Motivações: Para o professor de Direito Constitucional e Direitos Humanos da Universidade Presbiteriana Mackenzie, Flavio de Leão Bastos Pereira, essa "manobra muito rápida, muito inesperada" acaba provocando a "desconfiança de uma tentativa de se manter no poder".    

"Uma emenda constitucional permitindo a reeleição de um chefe do Executivo, normalmente, tem que ser muito debatida e não pode ser feita correndo. Uma proposta de emenda à Constituição, como ela configura a lei máxima do Estado, como ela é o ápice do Estado, ela só pode ser alterada por processos muito solenes, com quóruns normalmente muito qualificados, mais altos e isso ocorre em todos os países da América do Sul", acrescenta Leão.    

O especialista em Direito Constitucional ressalta que não é apenas uma questão de mudança na lei o grande problema para o país, mas sim, que o "pano de fundo dessa crise que está caindo sobre toda a América do Sul é, na verdade, o princípio democrático".    

"Se a gente olhar pela análise conjuntural, Paraguai, Venezuela e Equador, onde as eleições foram contestadas, o que temos aqui é uma certa falta de maturidade dos países da América do Sul em relação à democracia", destaca ainda o professor.    

Como uma democracia recente, o Paraguai vem enfrentando uma série de mudanças. Em 2012, o então presidente Fernando Lugo, do Frente Gasú, sofreu também um rápido processo de impeachment, que o tirou do poder em poucos dias. Para seu lugar, foi eleito o atual mandatário da nação, o conservador Horacio Cartes.    

No entanto, agora, os dois partidos apoiam a medida de mudança de lei - que acabaria beneficiando tanto Cartes como Lugo nas eleições do ano que vem. E essa união poderá fazer com que a polêmica medida seja aprovada na Câmara dos Deputados, na próxima etapa da votação, onde Cartes conta com a maioria mais o apoio do Frente Gasú. A partir daí, o presidente poderá convocar um referendo sobre o tema.    

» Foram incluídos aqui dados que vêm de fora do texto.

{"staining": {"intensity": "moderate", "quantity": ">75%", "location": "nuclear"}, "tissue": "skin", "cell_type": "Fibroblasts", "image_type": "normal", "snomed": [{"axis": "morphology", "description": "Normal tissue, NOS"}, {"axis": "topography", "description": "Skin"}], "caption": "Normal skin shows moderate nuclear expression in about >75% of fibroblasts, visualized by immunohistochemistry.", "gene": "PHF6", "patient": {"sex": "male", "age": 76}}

"Essa decisão agora precisaria ser negociada de maneira constitucional, no plenário, abertamente e inclusive, eles devem fazer isso, ao submeter ao referendo da população. Então, se ele [Cartes] quiser legitimar a decisão, ele fará um referendo", aposta Pereira. Apesar de previsto na Constituição, o referendo não é de convocação obrigatória nesse caso.

Mercosul

Atualmente, a inesperada crise no Paraguai se uniu a outra mais longa, a da crise na Venezuela durante o governo de Nicolás Maduro. As constantes tensões entre o bloco e os venezuelanos surgiram, principalmente, desde o ano passado, quando os governos de Argentina, Brasil e Uruguai ficaram mais à direita.    

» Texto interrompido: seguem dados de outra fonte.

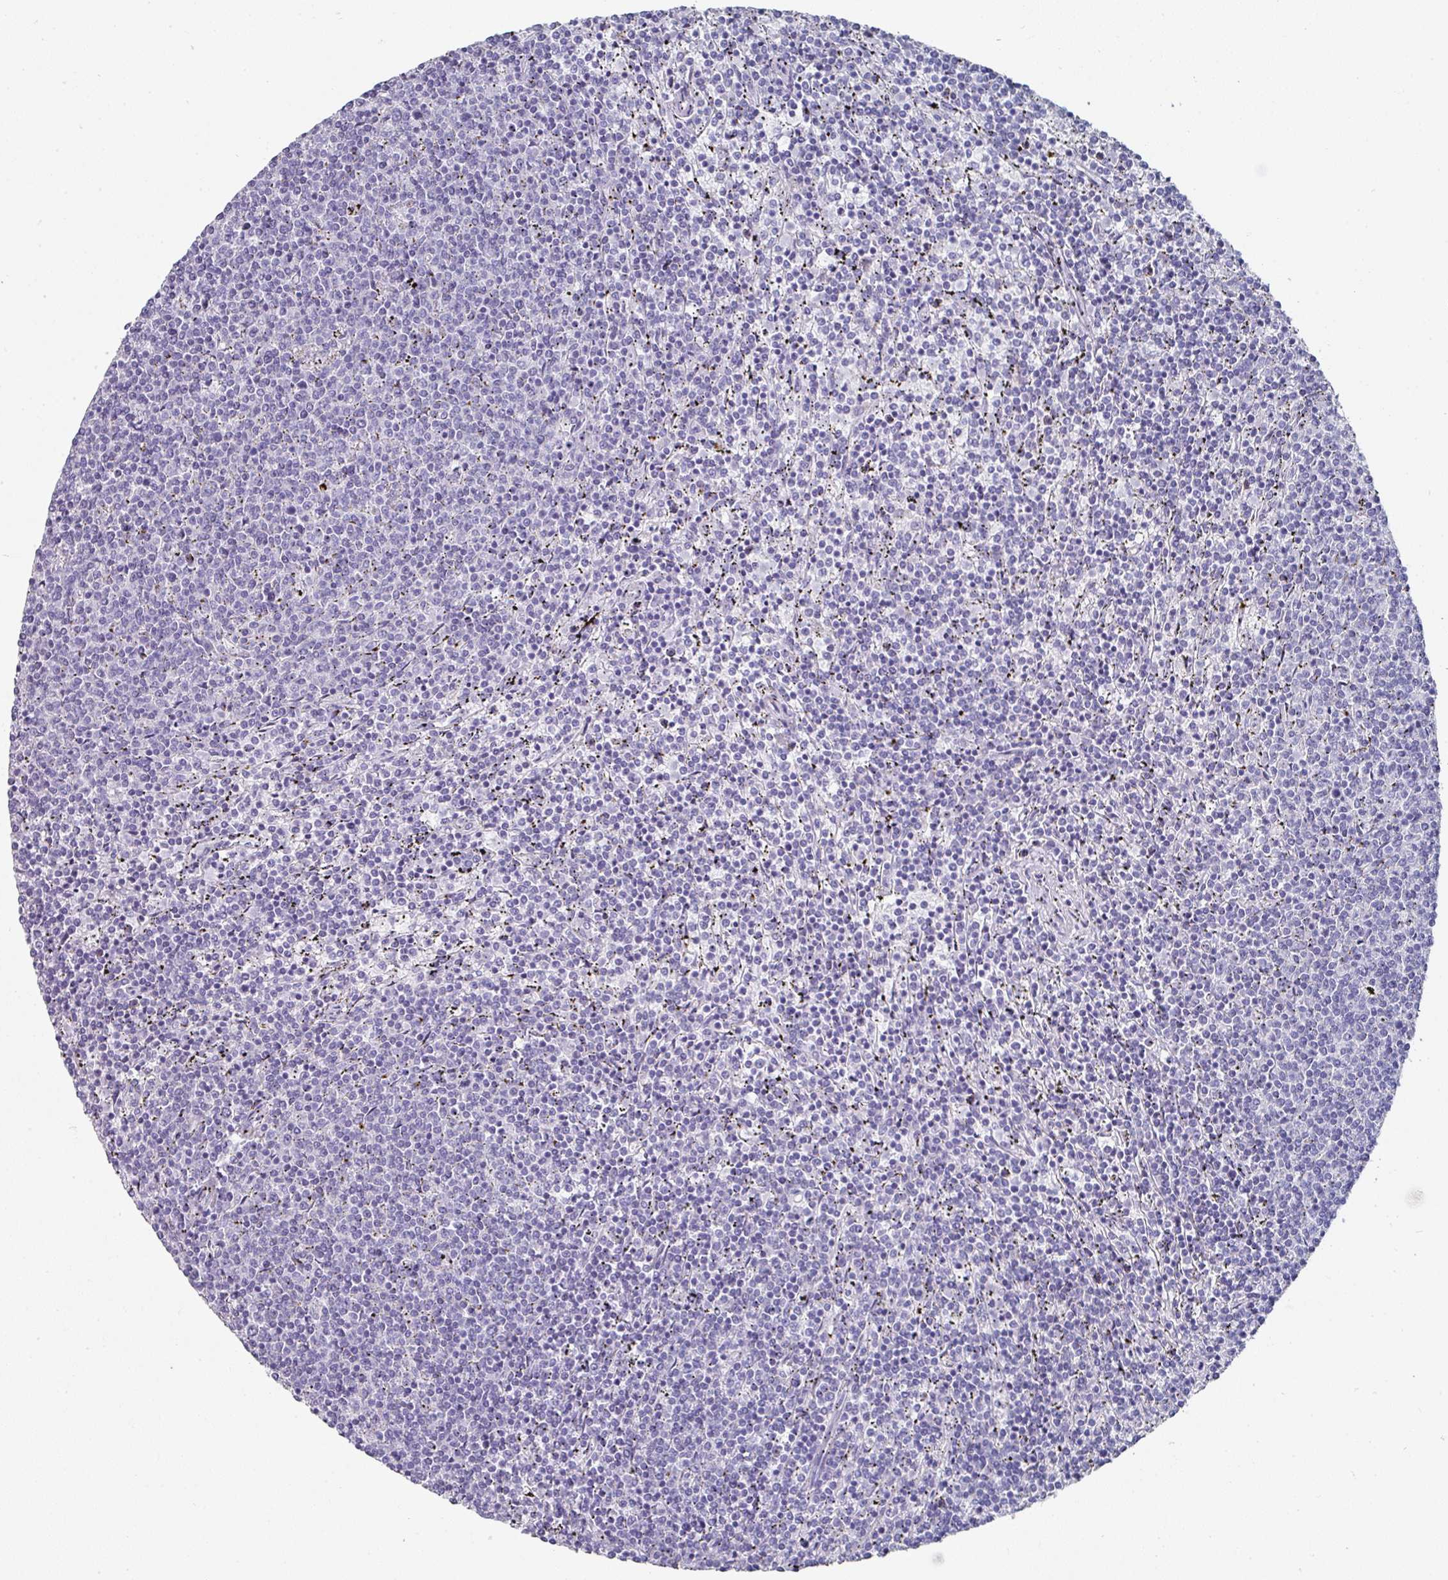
{"staining": {"intensity": "negative", "quantity": "none", "location": "none"}, "tissue": "lymphoma", "cell_type": "Tumor cells", "image_type": "cancer", "snomed": [{"axis": "morphology", "description": "Malignant lymphoma, non-Hodgkin's type, Low grade"}, {"axis": "topography", "description": "Spleen"}], "caption": "Lymphoma was stained to show a protein in brown. There is no significant positivity in tumor cells. Brightfield microscopy of immunohistochemistry stained with DAB (3,3'-diaminobenzidine) (brown) and hematoxylin (blue), captured at high magnification.", "gene": "SETBP1", "patient": {"sex": "female", "age": 50}}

O próprio governo paraguaio é um dos que mais faz críticas a Maduro.    

No entanto, como o bloco vai reagir a mais uma crise política? Para Pereira, "se a situação no Paraguai se agravar, certamente, ele será chamado para prestar esclarecimentos e conclamado a buscar soluções negociadas e políticas, isso é inevitável".    

"Agora, existe um componente ideológico [...] que me leva a crer que será muito mais fácil e palatável uma situação, no âmbito do Mercosul, com o Paraguai, que possui linhas afinadas com a visão político-ideológica desses quatro países do que com a Venezuela", diz ainda.    

Mesmo com essa visão, o professor ressalta que os governos da América do Sul devem "observar os tratados e acordos internacionais que eles assinam, tanto do sistema internacional e global, como regional".    

Pereira ressalta que esses documentos são fundamentais para a "manutenção da democracia e, por consequência, as liberdades individuais e sociais de todos".